Up from the deep tissue...


I don't splurge on too many indulgences. Sure, I'll polish off a jar of peanuts without drawing a breath. Sometimes I'll add an extra sheet of fabric softener with the wash. If I'm feeling particularly brazen, I'll treat my Saturn to premium. I tend towards frugality.

After playing desk jockey for a while now, I've realized that massage, once regarded as frivolous luxury is now necessity. Massage Envy is a national chain of parlors, each offering memberships for fifty dollars a month, and I've spent that on far, far less. It's comforting, the chain status. Yes, I've seen the ads in the back of City Pages for 'clean, discreet service,' but I'd much rather my neck be burning than my penis.

I'm greeted at the front-desk by Karen, whom I've seen before. She's a short, wiry, elfin raven with a combustible stare. She asks me what I want. 'Well, I've got tension in my neck from slumping at my desk like a sad, pale computer beast.' I suddenly feel extremely close to this person, like I'm on the verge of spilling every private detail no other therapist could coax from me.

Immediately, I'm undressed to my skivvies, and lying prostrate on a small, elevated pad. The music overhead is Chinese, Enya stuff. I wonder if, after listening to it all day, the staff craves something like Judas Priest. Still, it's relaxing. My face is submerged in a hollowed-donut pillow, which allows for just enough space for my nose to protrude, and drip...drip...drip...
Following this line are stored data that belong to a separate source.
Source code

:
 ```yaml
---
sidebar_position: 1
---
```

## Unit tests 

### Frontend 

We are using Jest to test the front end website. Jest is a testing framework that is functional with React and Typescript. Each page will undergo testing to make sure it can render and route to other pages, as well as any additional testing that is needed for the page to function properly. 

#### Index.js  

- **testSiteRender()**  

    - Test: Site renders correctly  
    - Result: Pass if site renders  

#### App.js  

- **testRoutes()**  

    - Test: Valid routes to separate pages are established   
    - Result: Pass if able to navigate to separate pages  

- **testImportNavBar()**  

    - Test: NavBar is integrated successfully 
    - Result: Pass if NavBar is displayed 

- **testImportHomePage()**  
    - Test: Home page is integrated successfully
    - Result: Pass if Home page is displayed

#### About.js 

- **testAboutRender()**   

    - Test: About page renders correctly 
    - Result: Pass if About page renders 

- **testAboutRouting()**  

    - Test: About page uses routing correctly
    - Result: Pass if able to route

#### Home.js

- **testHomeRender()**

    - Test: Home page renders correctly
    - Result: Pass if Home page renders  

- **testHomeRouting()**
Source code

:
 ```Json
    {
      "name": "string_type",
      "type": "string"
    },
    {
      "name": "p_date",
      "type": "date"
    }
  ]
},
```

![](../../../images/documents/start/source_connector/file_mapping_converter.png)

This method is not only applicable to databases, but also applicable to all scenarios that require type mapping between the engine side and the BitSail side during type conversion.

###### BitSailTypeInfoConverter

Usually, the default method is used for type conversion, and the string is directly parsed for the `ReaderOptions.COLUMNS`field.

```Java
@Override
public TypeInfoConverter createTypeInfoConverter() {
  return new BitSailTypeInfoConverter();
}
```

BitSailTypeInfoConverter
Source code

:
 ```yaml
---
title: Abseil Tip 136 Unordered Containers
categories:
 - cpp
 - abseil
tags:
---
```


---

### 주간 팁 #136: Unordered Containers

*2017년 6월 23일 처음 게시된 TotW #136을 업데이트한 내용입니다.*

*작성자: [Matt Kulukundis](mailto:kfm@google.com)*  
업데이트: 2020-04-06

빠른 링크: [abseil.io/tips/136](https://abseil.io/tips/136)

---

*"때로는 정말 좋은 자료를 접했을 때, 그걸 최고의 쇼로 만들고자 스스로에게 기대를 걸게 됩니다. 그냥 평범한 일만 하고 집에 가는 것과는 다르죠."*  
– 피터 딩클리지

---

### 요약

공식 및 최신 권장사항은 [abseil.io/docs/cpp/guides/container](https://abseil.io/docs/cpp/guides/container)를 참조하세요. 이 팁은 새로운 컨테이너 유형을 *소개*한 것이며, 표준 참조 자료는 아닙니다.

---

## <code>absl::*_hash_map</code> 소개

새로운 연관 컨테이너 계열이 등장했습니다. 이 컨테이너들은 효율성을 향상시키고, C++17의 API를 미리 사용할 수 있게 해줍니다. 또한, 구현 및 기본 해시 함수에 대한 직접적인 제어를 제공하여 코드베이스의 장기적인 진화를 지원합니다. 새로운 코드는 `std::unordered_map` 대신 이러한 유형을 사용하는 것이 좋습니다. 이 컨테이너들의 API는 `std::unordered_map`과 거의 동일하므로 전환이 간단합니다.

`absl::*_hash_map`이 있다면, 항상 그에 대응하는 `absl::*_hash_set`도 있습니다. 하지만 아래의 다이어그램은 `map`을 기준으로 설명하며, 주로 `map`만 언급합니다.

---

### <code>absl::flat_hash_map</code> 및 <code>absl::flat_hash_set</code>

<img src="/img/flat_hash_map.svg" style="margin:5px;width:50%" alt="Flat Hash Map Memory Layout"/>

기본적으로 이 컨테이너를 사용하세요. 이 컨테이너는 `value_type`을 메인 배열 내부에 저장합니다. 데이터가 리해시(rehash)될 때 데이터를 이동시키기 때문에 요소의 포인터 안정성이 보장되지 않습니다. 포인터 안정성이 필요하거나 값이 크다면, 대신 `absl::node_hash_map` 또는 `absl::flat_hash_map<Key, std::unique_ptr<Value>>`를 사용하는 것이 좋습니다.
It's allergy season, and my sinuses are gaping. All the while I'm trying to breathe deeply through my congestion, and so wind up sounding like some pervert on a sex chat. 'You've got great hands,' I say, and hope that's a common enough comment. I always wonder how often they're hit on, or if any of them has ever been fired for reciprocating. None of them wear rings, so it's hard to tell if they're single, which adds to the allure.

Karen doesn't say anything for fifty minutes except 'flip over.' It's odd, really: I'll see this woman at least twelve times a year under circumstances that, were I with my girlfriend, would be considered quite intimate. Then, I'll pay her for her services, pull up my pants, and leave, reeking of lavender for the rest of the day. I'll never know anything else about her, and I wouldn't have it any other way.